Thursday, February 5, 2009

Bal de Misère


No matter how much you protest when your friends invite you, everyone secretly loves a theme party. I've been to everything from a Create Your Own Superhero Bacchanalia to an 18th Century Casino Night, and I'm still bewailing the fact that I was out of town during the infamous Mustache Ball. 

The party advertised in this poster, however, takes the proverbial cake. Straight out of Zoolander, it's the "Derelicte" ball....except rather than be a facade for the fashion industry's secret ploy to kill the Prime Minister of Malaysia, it's an all-out serious social event. No Mugatu, no hand models, just a pure, homeless-inspired fashion fest for your late-night enjoyment. 

I mean, look at the fellow on the poster. Adorned in the best hobo style an Art Deco artist could muster, he is rockin' out. Don't you want to put on your knee-patched ochre tights and Constructionist tunic, too? 
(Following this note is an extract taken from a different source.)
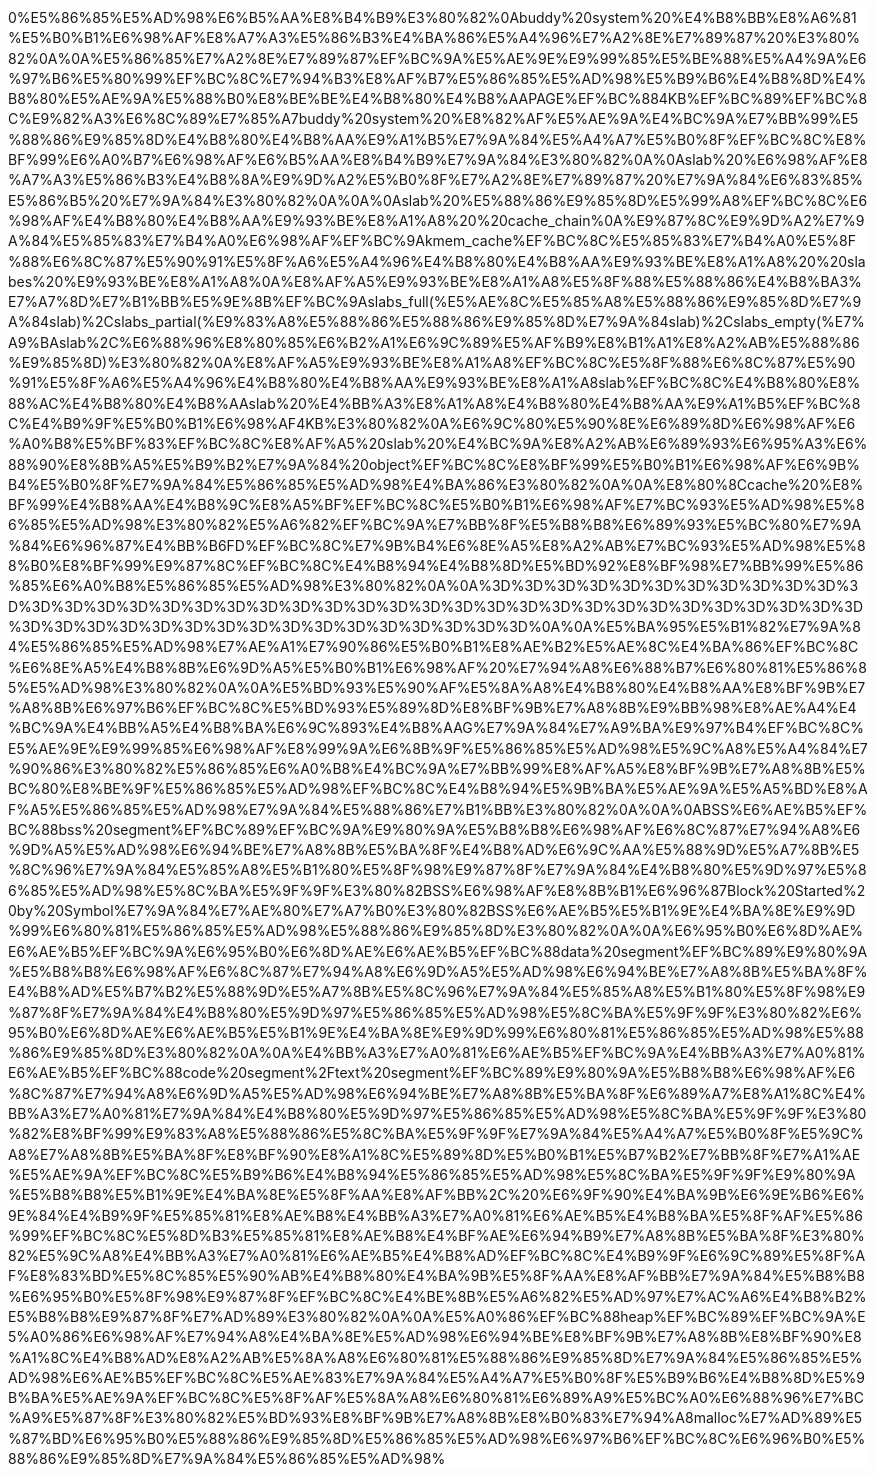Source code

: 0%E5%86%85%E5%AD%98%E6%B5%AA%E8%B4%B9%E3%80%82%0Abuddy%20system%20%E4%B8%BB%E8%A6%81%E5%B0%B1%E6%98%AF%E8%A7%A3%E5%86%B3%E4%BA%86%E5%A4%96%E7%A2%8E%E7%89%87%20%E3%80%82%0A%0A%E5%86%85%E7%A2%8E%E7%89%87%EF%BC%9A%E5%AE%9E%E9%99%85%E5%BE%88%E5%A4%9A%E6%97%B6%E5%80%99%EF%BC%8C%E7%94%B3%E8%AF%B7%E5%86%85%E5%AD%98%E5%B9%B6%E4%B8%8D%E4%B8%80%E5%AE%9A%E5%88%B0%E8%BE%BE%E4%B8%80%E4%B8%AAPAGE%EF%BC%884KB%EF%BC%89%EF%BC%8C%E9%82%A3%E6%8C%89%E7%85%A7buddy%20system%20%E8%82%AF%E5%AE%9A%E4%BC%9A%E7%BB%99%E5%88%86%E9%85%8D%E4%B8%80%E4%B8%AA%E9%A1%B5%E7%9A%84%E5%A4%A7%E5%B0%8F%EF%BC%8C%E8%BF%99%E6%A0%B7%E6%98%AF%E6%B5%AA%E8%B4%B9%E7%9A%84%E3%80%82%0A%0Aslab%20%E6%98%AF%E8%A7%A3%E5%86%B3%E4%B8%8A%E9%9D%A2%E5%B0%8F%E7%A2%8E%E7%89%87%20%E7%9A%84%E6%83%85%E5%86%B5%20%E7%9A%84%E3%80%82%0A%0A%0Aslab%20%E5%88%86%E9%85%8D%E5%99%A8%EF%BC%8C%E6%98%AF%E4%B8%80%E4%B8%AA%E9%93%BE%E8%A1%A8%20%20cache\_chain%0A%E9%87%8C%E9%9D%A2%E7%9A%84%E5%85%83%E7%B4%A0%E6%98%AF%EF%BC%9Akmem\_cache%EF%BC%8C%E5%85%83%E7%B4%A0%E5%8F%88%E6%8C%87%E5%90%91%E5%8F%A6%E5%A4%96%E4%B8%80%E4%B8%AA%E9%93%BE%E8%A1%A8%20%20slabes%20%E9%93%BE%E8%A1%A8%0A%E8%AF%A5%E9%93%BE%E8%A1%A8%E5%8F%88%E5%88%86%E4%B8%BA3%E7%A7%8D%E7%B1%BB%E5%9E%8B%EF%BC%9Aslabs\_full\(%E5%AE%8C%E5%85%A8%E5%88%86%E9%85%8D%E7%9A%84slab\)%2Cslabs\_partial\(%E9%83%A8%E5%88%86%E5%88%86%E9%85%8D%E7%9A%84slab\)%2Cslabs\_empty\(%E7%A9%BAslab%2C%E6%88%96%E8%80%85%E6%B2%A1%E6%9C%89%E5%AF%B9%E8%B1%A1%E8%A2%AB%E5%88%86%E9%85%8D\)%E3%80%82%0A%E8%AF%A5%E9%93%BE%E8%A1%A8%EF%BC%8C%E5%8F%88%E6%8C%87%E5%90%91%E5%8F%A6%E5%A4%96%E4%B8%80%E4%B8%AA%E9%93%BE%E8%A1%A8slab%EF%BC%8C%E4%B8%80%E8%88%AC%E4%B8%80%E4%B8%AAslab%20%E4%BB%A3%E8%A1%A8%E4%B8%80%E4%B8%AA%E9%A1%B5%EF%BC%8C%E4%B9%9F%E5%B0%B1%E6%98%AF4KB%E3%80%82%0A%E6%9C%80%E5%90%8E%E6%89%8D%E6%98%AF%E6%A0%B8%E5%BF%83%EF%BC%8C%E8%AF%A5%20slab%20%E4%BC%9A%E8%A2%AB%E6%89%93%E6%95%A3%E6%88%90%E8%8B%A5%E5%B9%B2%E7%9A%84%20object%EF%BC%8C%E8%BF%99%E5%B0%B1%E6%98%AF%E6%9B%B4%E5%B0%8F%E7%9A%84%E5%86%85%E5%AD%98%E4%BA%86%E3%80%82%0A%0A%E8%80%8Ccache%20%E8%BF%99%E4%B8%AA%E4%B8%9C%E8%A5%BF%EF%BC%8C%E5%B0%B1%E6%98%AF%E7%BC%93%E5%AD%98%E5%86%85%E5%AD%98%E3%80%82%E5%A6%82%EF%BC%9A%E7%BB%8F%E5%B8%B8%E6%89%93%E5%BC%80%E7%9A%84%E6%96%87%E4%BB%B6FD%EF%BC%8C%E7%9B%B4%E6%8E%A5%E8%A2%AB%E7%BC%93%E5%AD%98%E5%88%B0%E8%BF%99%E9%87%8C%EF%BC%8C%E4%B8%94%E4%B8%8D%E5%BD%92%E8%BF%98%E7%BB%99%E5%86%85%E6%A0%B8%E5%86%85%E5%AD%98%E3%80%82%0A%0A%3D%3D%3D%3D%3D%3D%3D%3D%3D%3D%3D%3D%3D%3D%3D%3D%3D%3D%3D%3D%3D%3D%3D%3D%3D%3D%3D%3D%3D%3D%3D%3D%3D%3D%3D%3D%3D%3D%3D%3D%3D%3D%3D%3D%3D%3D%3D%3D%3D%3D%3D%3D%3D%3D%0A%0A%E5%BA%95%E5%B1%82%E7%9A%84%E5%86%85%E5%AD%98%E7%AE%A1%E7%90%86%E5%B0%B1%E8%AE%B2%E5%AE%8C%E4%BA%86%EF%BC%8C%E6%8E%A5%E4%B8%8B%E6%9D%A5%E5%B0%B1%E6%98%AF%20%E7%94%A8%E6%88%B7%E6%80%81%E5%86%85%E5%AD%98%E3%80%82%0A%0A%E5%BD%93%E5%90%AF%E5%8A%A8%E4%B8%80%E4%B8%AA%E8%BF%9B%E7%A8%8B%E6%97%B6%EF%BC%8C%E5%BD%93%E5%89%8D%E8%BF%9B%E7%A8%8B%E9%BB%98%E8%AE%A4%E4%BC%9A%E4%BB%A5%E4%B8%BA%E6%9C%893%E4%B8%AAG%E7%9A%84%E7%A9%BA%E9%97%B4%EF%BC%8C%E5%AE%9E%E9%99%85%E6%98%AF%E8%99%9A%E6%8B%9F%E5%86%85%E5%AD%98%E5%9C%A8%E5%A4%84%E7%90%86%E3%80%82%E5%86%85%E6%A0%B8%E4%BC%9A%E7%BB%99%E8%AF%A5%E8%BF%9B%E7%A8%8B%E5%BC%80%E8%BE%9F%E5%86%85%E5%AD%98%EF%BC%8C%E4%B8%94%E5%9B%BA%E5%AE%9A%E5%A5%BD%E8%AF%A5%E5%86%85%E5%AD%98%E7%9A%84%E5%88%86%E7%B1%BB%E3%80%82%0A%0A%0ABSS%E6%AE%B5%EF%BC%88bss%20segment%EF%BC%89%EF%BC%9A%E9%80%9A%E5%B8%B8%E6%98%AF%E6%8C%87%E7%94%A8%E6%9D%A5%E5%AD%98%E6%94%BE%E7%A8%8B%E5%BA%8F%E4%B8%AD%E6%9C%AA%E5%88%9D%E5%A7%8B%E5%8C%96%E7%9A%84%E5%85%A8%E5%B1%80%E5%8F%98%E9%87%8F%E7%9A%84%E4%B8%80%E5%9D%97%E5%86%85%E5%AD%98%E5%8C%BA%E5%9F%9F%E3%80%82BSS%E6%98%AF%E8%8B%B1%E6%96%87Block%20Started%20by%20Symbol%E7%9A%84%E7%AE%80%E7%A7%B0%E3%80%82BSS%E6%AE%B5%E5%B1%9E%E4%BA%8E%E9%9D%99%E6%80%81%E5%86%85%E5%AD%98%E5%88%86%E9%85%8D%E3%80%82%0A%0A%E6%95%B0%E6%8D%AE%E6%AE%B5%EF%BC%9A%E6%95%B0%E6%8D%AE%E6%AE%B5%EF%BC%88data%20segment%EF%BC%89%E9%80%9A%E5%B8%B8%E6%98%AF%E6%8C%87%E7%94%A8%E6%9D%A5%E5%AD%98%E6%94%BE%E7%A8%8B%E5%BA%8F%E4%B8%AD%E5%B7%B2%E5%88%9D%E5%A7%8B%E5%8C%96%E7%9A%84%E5%85%A8%E5%B1%80%E5%8F%98%E9%87%8F%E7%9A%84%E4%B8%80%E5%9D%97%E5%86%85%E5%AD%98%E5%8C%BA%E5%9F%9F%E3%80%82%E6%95%B0%E6%8D%AE%E6%AE%B5%E5%B1%9E%E4%BA%8E%E9%9D%99%E6%80%81%E5%86%85%E5%AD%98%E5%88%86%E9%85%8D%E3%80%82%0A%0A%E4%BB%A3%E7%A0%81%E6%AE%B5%EF%BC%9A%E4%BB%A3%E7%A0%81%E6%AE%B5%EF%BC%88code%20segment%2Ftext%20segment%EF%BC%89%E9%80%9A%E5%B8%B8%E6%98%AF%E6%8C%87%E7%94%A8%E6%9D%A5%E5%AD%98%E6%94%BE%E7%A8%8B%E5%BA%8F%E6%89%A7%E8%A1%8C%E4%BB%A3%E7%A0%81%E7%9A%84%E4%B8%80%E5%9D%97%E5%86%85%E5%AD%98%E5%8C%BA%E5%9F%9F%E3%80%82%E8%BF%99%E9%83%A8%E5%88%86%E5%8C%BA%E5%9F%9F%E7%9A%84%E5%A4%A7%E5%B0%8F%E5%9C%A8%E7%A8%8B%E5%BA%8F%E8%BF%90%E8%A1%8C%E5%89%8D%E5%B0%B1%E5%B7%B2%E7%BB%8F%E7%A1%AE%E5%AE%9A%EF%BC%8C%E5%B9%B6%E4%B8%94%E5%86%85%E5%AD%98%E5%8C%BA%E5%9F%9F%E9%80%9A%E5%B8%B8%E5%B1%9E%E4%BA%8E%E5%8F%AA%E8%AF%BB%2C%20%E6%9F%90%E4%BA%9B%E6%9E%B6%E6%9E%84%E4%B9%9F%E5%85%81%E8%AE%B8%E4%BB%A3%E7%A0%81%E6%AE%B5%E4%B8%BA%E5%8F%AF%E5%86%99%EF%BC%8C%E5%8D%B3%E5%85%81%E8%AE%B8%E4%BF%AE%E6%94%B9%E7%A8%8B%E5%BA%8F%E3%80%82%E5%9C%A8%E4%BB%A3%E7%A0%81%E6%AE%B5%E4%B8%AD%EF%BC%8C%E4%B9%9F%E6%9C%89%E5%8F%AF%E8%83%BD%E5%8C%85%E5%90%AB%E4%B8%80%E4%BA%9B%E5%8F%AA%E8%AF%BB%E7%9A%84%E5%B8%B8%E6%95%B0%E5%8F%98%E9%87%8F%EF%BC%8C%E4%BE%8B%E5%A6%82%E5%AD%97%E7%AC%A6%E4%B8%B2%E5%B8%B8%E9%87%8F%E7%AD%89%E3%80%82%0A%0A%E5%A0%86%EF%BC%88heap%EF%BC%89%EF%BC%9A%E5%A0%86%E6%98%AF%E7%94%A8%E4%BA%8E%E5%AD%98%E6%94%BE%E8%BF%9B%E7%A8%8B%E8%BF%90%E8%A1%8C%E4%B8%AD%E8%A2%AB%E5%8A%A8%E6%80%81%E5%88%86%E9%85%8D%E7%9A%84%E5%86%85%E5%AD%98%E6%AE%B5%EF%BC%8C%E5%AE%83%E7%9A%84%E5%A4%A7%E5%B0%8F%E5%B9%B6%E4%B8%8D%E5%9B%BA%E5%AE%9A%EF%BC%8C%E5%8F%AF%E5%8A%A8%E6%80%81%E6%89%A9%E5%BC%A0%E6%88%96%E7%BC%A9%E5%87%8F%E3%80%82%E5%BD%93%E8%BF%9B%E7%A8%8B%E8%B0%83%E7%94%A8malloc%E7%AD%89%E5%87%BD%E6%95%B0%E5%88%86%E9%85%8D%E5%86%85%E5%AD%98%E6%97%B6%EF%BC%8C%E6%96%B0%E5%88%86%E9%85%8D%E7%9A%84%E5%86%85%E5%AD%98%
And what sort of entertainment would be provided, you may ask? Well, according to this poster, you get to look forward to a Ukrainian choir, some hygiene intervention lectures, a ballet, an around-the-world look at poverty, the next season of women's fashion, and jazz (4 types of jazz, at that). If they topped all that off with copious amounts of alcohol, I would imagine it was a pretty wild time.